3) Meraviglia visiva
I giganti di pietra, il paesaggio innevato, il bosco che si apre alla corsa del cavallo nero, il castello invaso dal roseto o immerso in un rigoglio di verde... Sono tante le immagini che catturano gli occhi, in un'autentica meraviglia visiva: La bella e la bestia è un tripudio di effetti speciali, che sembra ancor più strabiliante se si pensa che la produzione è francese e non hollywoodiana.
Le scenografie sono da favola, in ogni sfumatura del termine.
4) Film girato in studio su green-screen
Il film è stato realizzato in 57 giorni cercando di ottimizzare le tempistiche, con il montaggio che è stato pressoché contemporaneo alle riprese.
È stato interamente girato in studio, a Babelsberg, vicino Berlino, in larga parte su set dove tutto era ricostruito: il resto l'ha fatto l'utilizzo degli effetti speciali.

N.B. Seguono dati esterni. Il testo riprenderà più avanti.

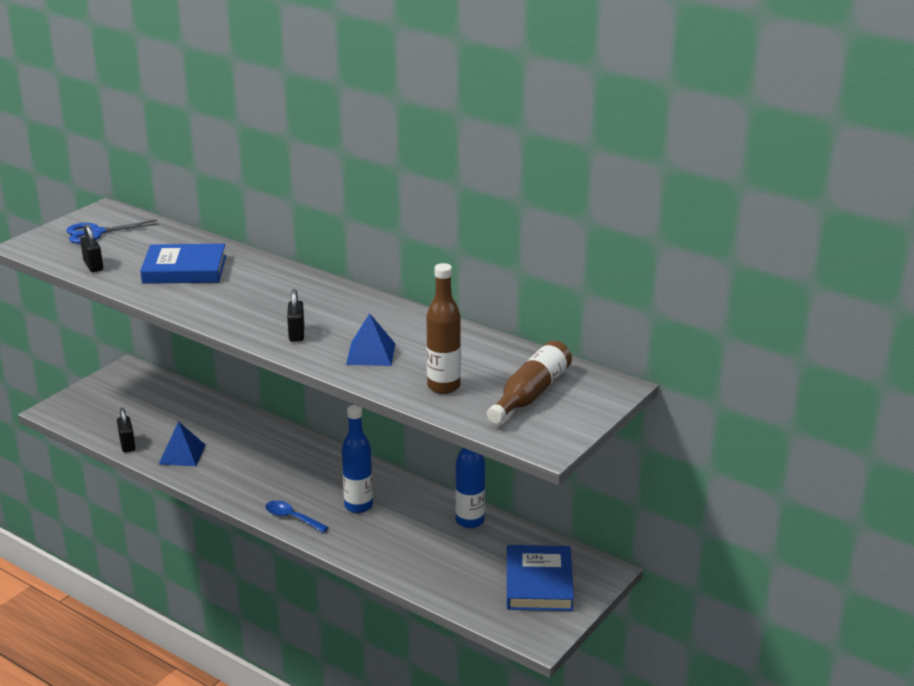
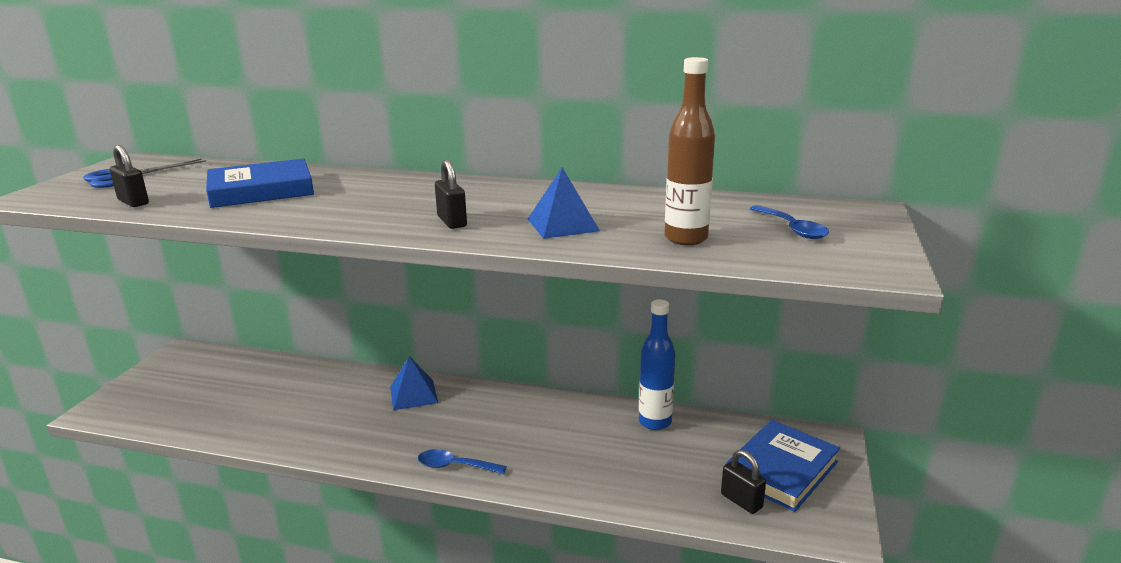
camera: 20 degrees left, 5 degrees down
(127, 444) = (207, 429): black padlock -> black padlock (741, 501)
(182, 454) = (282, 425): blue pyramid -> blue pyramid (413, 394)
(358, 506) = (524, 434): blue bottle -> none
(531, 394) = (792, 229): brown bottle -> blue spoon
(539, 583) = (781, 470): blue book -> blue book turned 60 degrees clockwise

Gli attori hanno pertanto recitato su fondi verdi, come in una scena teatrale, dovendo immaginare tutto quello che poi sarebbe stato realizzato al computer. Léa Seydoux, che viene da un cinema d'autore meno tecnologico, si è dovuta sforzare a recitare davanti al nulla nelle scene coi simpaticissimi Tadum, buffe e graziose piccole creature simili a cani dai tenerissimi occhioni, capaci di arrampicarsi come scimmie.
Parimenti ha dovuto fare davanti alla bestia di Cassel. "All'inizio la maggior parte del lavoro consisteva nel cercare di non ridere troppo" ha raccontato Seydoux. "Non ce la facevo a restare seria guardandolo. Lui indossava il suo costume, che era sublime, ma bisognava immaginarsi la testa, lì dove c'era solo il viso di Vincent costellato da una sorta di croci e inquadrato da una cosa verde. Poi bisognava immaginarsi una bestia terrificante".

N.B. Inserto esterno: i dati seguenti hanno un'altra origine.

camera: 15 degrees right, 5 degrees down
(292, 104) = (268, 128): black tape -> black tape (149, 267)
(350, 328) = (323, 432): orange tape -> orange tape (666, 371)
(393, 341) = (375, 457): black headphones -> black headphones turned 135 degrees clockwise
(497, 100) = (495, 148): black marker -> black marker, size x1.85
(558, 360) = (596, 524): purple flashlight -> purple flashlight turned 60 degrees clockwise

5) La bestia simile al diavolo di Legend
Gans per la sua bestia si è ispirato a Darkness, l'enorme diavolo rosso di Legend di Ridley Scott. "Nella mia testa la bestia doveva avere, come Darkness, un qualcosa del superuomo", ha detto. "Ho sempre visto il mostro come uno stadio intermedio tra l'uomo e il dio, una creatura mitologica come lo erano i ciclopi, i titani, e tutto il pantheon della mitologia classica. Ho provato a fare della bestia una creatura magnifica e al tempo stesso patetica".

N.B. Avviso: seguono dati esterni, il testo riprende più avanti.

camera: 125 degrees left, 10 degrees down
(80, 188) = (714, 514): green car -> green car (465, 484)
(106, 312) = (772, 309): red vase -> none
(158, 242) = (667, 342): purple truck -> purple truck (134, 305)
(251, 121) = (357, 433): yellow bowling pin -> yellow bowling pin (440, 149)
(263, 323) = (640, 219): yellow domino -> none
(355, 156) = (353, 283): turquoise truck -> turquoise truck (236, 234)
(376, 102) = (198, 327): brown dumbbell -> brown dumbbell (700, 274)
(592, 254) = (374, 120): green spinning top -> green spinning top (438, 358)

Cassel ha recitato per il 75-80% del film nascosto dietro la maschera della bestia. La sua performance è stata registrata in due tempi. Sul set vestiva il costume di scena e dava le battute a Léa. In seguito ha dovuto sottomettersi a una sorta di postsincronizzazione facciale, inserita in Canada a Montreal, un mese dopo la fine delle riprese. In pratica ha dovuto rifare la sua prestazione senza muoversi, di fronte a molte cineprese, esattamente come aveva fatto Brad Pitt per Lo strano caso di Benjamin Button. È su questa performance che è stata applicata in postproduzione la maschera disegnata da Patrick Tatopoulos e realizzata da Steve Wang. È stata infine scansionata ad alta risoluzione e proprio questa scansione è stata applicata sulle immagini di Cassel. La posa della protesi è stata dunque realizzata al computer senza che l'attore fosse obbligato ad alzarsi alle 3 del mattino per farsi riempire di colla.
Sul set Vincent era coperto da una specie di casco da hockey con dei segni sopra, che rivelavano solo una parte del viso, dalle sopracciglia fino al mento. Per il resto, portava la criniera della bestia. La protuberanza del casco, tra l'altro, permetteva di non dimenticare mai dove si trovavano veramente le labbra della bestia, ossia 3-4 centimetri più avanti della bocca di Vincent, il che è stato cruciale, per esempio, al momento del bacio con Belle.